INSTRUCTION:
The expected output is the full set of entries, retyped verbatim, pictures excluded.

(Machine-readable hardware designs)
Start of Block
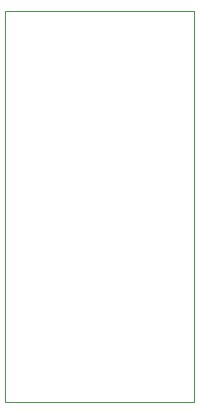
<source format=gbr>
G04 (created by PCBNEW (2013-07-24 BZR 4024)-stable) date Sat 29 Nov 2014 11:35:43 AM NZDT*
%MOIN*%
G04 Gerber Fmt 3.4, Leading zero omitted, Abs format*
%FSLAX34Y34*%
G01*
G70*
G90*
G04 APERTURE LIST*
%ADD10C,0.00590551*%
%ADD11C,0.00393701*%
G04 APERTURE END LIST*
G54D10*
G54D11*
X23263Y-17496D02*
X23263Y-30527D01*
X29562Y-17496D02*
X23263Y-17496D01*
X29562Y-30527D02*
X23263Y-30527D01*
X29562Y-17496D02*
X29562Y-30527D01*
X29484Y-17496D02*
X29484Y-17496D01*
M02*

</source>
End of Block
ANSWER SPACE:
<source format=gbr>
G04 (created by PCBNEW (2013-07-24 BZR 4024)-stable) date Sat 29 Nov 2014 11:35:43 AM NZDT*
%MOIN*%
G04 Gerber Fmt 3.4, Leading zero omitted, Abs format*
%FSLAX34Y34*%
G01*
G70*
G90*
G04 APERTURE LIST*
%ADD10C,0.00590551*%
%ADD11C,0.00393701*%
G04 APERTURE END LIST*
G54D10*
G54D11*
X23263Y-17496D02*
X23263Y-30527D01*
X29562Y-17496D02*
X23263Y-17496D01*
X29562Y-30527D02*
X23263Y-30527D01*
X29562Y-17496D02*
X29562Y-30527D01*
X29484Y-17496D02*
X29484Y-17496D01*
M02*

</source>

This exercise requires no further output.